## INFORMATION PROVIDED
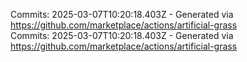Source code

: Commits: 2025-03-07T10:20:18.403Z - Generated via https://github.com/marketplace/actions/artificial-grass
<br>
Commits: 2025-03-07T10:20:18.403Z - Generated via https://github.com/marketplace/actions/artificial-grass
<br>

---

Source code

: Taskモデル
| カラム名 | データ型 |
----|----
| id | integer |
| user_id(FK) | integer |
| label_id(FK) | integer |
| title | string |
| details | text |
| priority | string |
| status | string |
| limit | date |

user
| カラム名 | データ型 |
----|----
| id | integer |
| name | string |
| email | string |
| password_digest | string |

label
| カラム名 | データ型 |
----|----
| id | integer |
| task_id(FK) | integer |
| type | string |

## YOUR ASSIGNMENT
List every line above that contains the word "https".

## WRITTEN SOLUTION
: Commits: 2025-03-07T10:20:18.403Z - Generated via https://github.com/marketplace/actions/artificial-grass
Commits: 2025-03-07T10:20:18.403Z - Generated via https://github.com/marketplace/actions/artificial-grass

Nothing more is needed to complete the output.